Saturday, July 4, 2015

Your sun asplodes!

So,  I imagine it went something like this:

"Guys, we just finished this movie. A spaceship with an experimental drive crashes into the sun and sets off a chain reaction that threatens all life on Earth. We need a killer science-fiction disaster movie title. What do you have for us?"

"The space ship makes the sun explode? How is that even possible?"

"Well, it's an experimental quantum scalar mumble mumble, polarity atomic mumble mumble."

"Cool. Okay - let's call it Exploding Sun!"

"Well, the sun doesn't actually explode -- it kinda gets all stirred up and emits cosmic rays and microwaves and EMPs and mumble mumble."

"So it's more like Cosmic-Ray-Emitting Sun? How about Energetically-Active Sun? Or Sub-Atomically-Excited Sun?"

"Okay then, Exploding Sun it is!

***

I'm still not quite sure why Wonder Wife and I sat through all of this disaster of a disaster movie.

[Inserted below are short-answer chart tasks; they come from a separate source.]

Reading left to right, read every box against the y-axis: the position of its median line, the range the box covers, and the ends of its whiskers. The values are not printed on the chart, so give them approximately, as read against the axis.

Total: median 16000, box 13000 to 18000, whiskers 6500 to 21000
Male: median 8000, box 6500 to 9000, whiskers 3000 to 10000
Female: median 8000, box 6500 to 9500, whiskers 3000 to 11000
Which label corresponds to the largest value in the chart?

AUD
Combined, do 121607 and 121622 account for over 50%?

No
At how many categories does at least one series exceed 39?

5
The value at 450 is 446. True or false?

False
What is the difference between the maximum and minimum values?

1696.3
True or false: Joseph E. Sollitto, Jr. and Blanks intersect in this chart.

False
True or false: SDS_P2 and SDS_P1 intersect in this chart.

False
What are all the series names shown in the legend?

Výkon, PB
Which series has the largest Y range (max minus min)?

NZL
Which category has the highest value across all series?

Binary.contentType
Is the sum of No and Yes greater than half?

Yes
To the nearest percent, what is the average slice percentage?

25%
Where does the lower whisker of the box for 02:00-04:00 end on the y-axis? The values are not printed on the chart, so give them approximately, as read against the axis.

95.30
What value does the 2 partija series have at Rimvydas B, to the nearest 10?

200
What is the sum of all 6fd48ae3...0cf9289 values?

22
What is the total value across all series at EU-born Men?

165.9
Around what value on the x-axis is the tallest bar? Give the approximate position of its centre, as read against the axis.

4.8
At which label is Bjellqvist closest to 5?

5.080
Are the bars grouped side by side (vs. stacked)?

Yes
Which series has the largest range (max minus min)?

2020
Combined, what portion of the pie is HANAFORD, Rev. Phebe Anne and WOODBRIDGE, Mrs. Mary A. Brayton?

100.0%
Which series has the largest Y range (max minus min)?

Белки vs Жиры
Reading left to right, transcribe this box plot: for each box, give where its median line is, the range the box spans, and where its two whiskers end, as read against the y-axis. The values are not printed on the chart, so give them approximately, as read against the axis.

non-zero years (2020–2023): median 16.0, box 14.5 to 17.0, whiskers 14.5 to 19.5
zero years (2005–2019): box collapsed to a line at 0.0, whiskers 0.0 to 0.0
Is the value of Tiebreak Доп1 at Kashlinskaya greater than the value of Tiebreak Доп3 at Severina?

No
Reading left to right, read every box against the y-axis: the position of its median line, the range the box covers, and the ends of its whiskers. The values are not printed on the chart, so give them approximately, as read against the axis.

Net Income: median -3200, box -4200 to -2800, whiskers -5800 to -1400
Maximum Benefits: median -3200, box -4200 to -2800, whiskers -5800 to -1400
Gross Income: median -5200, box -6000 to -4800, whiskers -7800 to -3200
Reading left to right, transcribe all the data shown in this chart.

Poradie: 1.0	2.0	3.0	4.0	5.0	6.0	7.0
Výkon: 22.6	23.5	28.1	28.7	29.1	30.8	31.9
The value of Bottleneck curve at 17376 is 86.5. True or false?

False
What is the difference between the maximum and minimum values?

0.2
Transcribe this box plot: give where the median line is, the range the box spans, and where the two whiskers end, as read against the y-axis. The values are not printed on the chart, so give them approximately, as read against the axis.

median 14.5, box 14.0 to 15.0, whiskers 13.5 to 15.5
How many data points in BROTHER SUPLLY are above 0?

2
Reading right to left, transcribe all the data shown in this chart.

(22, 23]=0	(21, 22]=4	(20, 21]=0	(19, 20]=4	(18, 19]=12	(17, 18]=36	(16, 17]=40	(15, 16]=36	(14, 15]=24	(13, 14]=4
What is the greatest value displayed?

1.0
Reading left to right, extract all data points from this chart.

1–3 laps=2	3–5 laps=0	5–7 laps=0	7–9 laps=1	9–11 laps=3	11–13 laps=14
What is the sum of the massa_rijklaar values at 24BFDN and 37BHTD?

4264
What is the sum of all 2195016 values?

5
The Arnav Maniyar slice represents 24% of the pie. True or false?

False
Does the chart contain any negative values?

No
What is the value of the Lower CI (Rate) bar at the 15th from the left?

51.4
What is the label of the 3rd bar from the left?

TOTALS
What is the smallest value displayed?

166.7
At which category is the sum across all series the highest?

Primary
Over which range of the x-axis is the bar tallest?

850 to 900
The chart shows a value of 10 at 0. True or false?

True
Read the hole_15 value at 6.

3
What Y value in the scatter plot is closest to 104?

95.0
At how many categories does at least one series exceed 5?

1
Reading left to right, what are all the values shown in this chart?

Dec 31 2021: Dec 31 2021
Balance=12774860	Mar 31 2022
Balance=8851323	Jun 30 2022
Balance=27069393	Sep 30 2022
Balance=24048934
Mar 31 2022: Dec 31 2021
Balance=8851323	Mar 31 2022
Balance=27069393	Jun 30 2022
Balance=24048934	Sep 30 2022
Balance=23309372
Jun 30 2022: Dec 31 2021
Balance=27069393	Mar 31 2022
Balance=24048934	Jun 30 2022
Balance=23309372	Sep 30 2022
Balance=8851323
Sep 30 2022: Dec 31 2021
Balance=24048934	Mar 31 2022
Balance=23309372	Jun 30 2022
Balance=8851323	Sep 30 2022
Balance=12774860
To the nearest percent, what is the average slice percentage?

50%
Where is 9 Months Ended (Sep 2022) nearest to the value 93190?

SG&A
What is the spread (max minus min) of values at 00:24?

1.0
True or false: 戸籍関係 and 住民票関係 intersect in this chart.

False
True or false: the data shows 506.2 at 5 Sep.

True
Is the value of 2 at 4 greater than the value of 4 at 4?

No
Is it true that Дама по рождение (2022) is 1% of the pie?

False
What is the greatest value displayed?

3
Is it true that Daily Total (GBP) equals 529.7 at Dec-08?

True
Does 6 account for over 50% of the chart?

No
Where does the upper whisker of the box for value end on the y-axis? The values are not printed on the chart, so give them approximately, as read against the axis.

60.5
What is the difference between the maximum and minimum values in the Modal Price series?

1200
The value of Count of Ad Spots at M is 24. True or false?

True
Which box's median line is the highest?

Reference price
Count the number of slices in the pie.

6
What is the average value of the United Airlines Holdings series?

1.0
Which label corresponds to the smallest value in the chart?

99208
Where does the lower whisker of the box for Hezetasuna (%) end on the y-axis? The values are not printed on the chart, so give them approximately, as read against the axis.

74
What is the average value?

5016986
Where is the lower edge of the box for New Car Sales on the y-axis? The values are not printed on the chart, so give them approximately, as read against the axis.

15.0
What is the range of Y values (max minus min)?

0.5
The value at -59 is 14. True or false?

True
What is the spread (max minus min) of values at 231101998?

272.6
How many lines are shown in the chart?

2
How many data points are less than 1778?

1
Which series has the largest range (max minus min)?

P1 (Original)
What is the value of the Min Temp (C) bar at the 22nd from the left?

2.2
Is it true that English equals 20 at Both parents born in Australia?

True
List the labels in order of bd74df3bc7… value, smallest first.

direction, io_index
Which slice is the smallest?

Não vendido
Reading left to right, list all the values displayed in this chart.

We thought it was a television series, since it was listed on Netflix as SE1:EP1 when we were browsing, but it turns out the film has just been packaged to be shown as either one two-hour movie (on DVD) or a two-part three-hour version (what Netflix has). On any case, after sitting through the first half, we thought we'd watch the second half to see if it got any better (as it couldn't get any worse).


Starring Not-Greg Kinnear, Not-Summer Glau, and Not-Patrick Warburton.

Forget Star Trek technobabble; this movie operates on Flash Gordon levels of scientific accuracy to send its small crew of civilian astronauts (including the First Lady) on the inaugural trip of a space clipper: a nine-hour trip the moon and back. (It's a really fast ship.) While we thought we were going to watch the exploits of this small group of survivors when disaster (naturally) strikes, they are summarily killed to get the plot moving. What we thought was too little time spent on them turns out to be too much time, since their identities never factor into the plot or character development of those left behind in any meaningful way, but only as links to the various scenarios that comprise the film.

The movie seems to have been shot by several units who never worked together or even corresponded via email. Besides the main scientists-vs-sun action featuring our heroic trio above, we have White House situation room shenanigans, a small town coping with disaster, the callous arbitrager stuck in his high-rise, and the plucky medicos of the refugee camp in Afghanistan fighting warlorlds as well as solar flares.

And this really is Julia Ormand stuck in this turkey. 
(I think she filmed all her scenes in two or three days while on vacation in Morocco 
and nobody told her the plot of the actual movie.)

The disaster movie recipe isn't a difficult one to follow, and somehow this movie managed to hit all the beats without creating emotional resonance with any of the characters or any narrative coherence in the plot. It almost seems like a first draft, with seeds of some interesting character development or conflict (an over-zealous White House Chief-of-Staff, a potential polygamous relationship among the three leads, an It Can't Happen Here vibe in the small town) but without more than the slightest realization of those notions. The guy in the high rise seems to have no narrative purpose whatsoever.

But Wonder Wife and I stuck it out to the end, I guess optimistic that something would rise from the morass. It didn't, but at least we saved you the mistake of watching Exploding Sun.

Spoiler alert: the sun doesn't explode.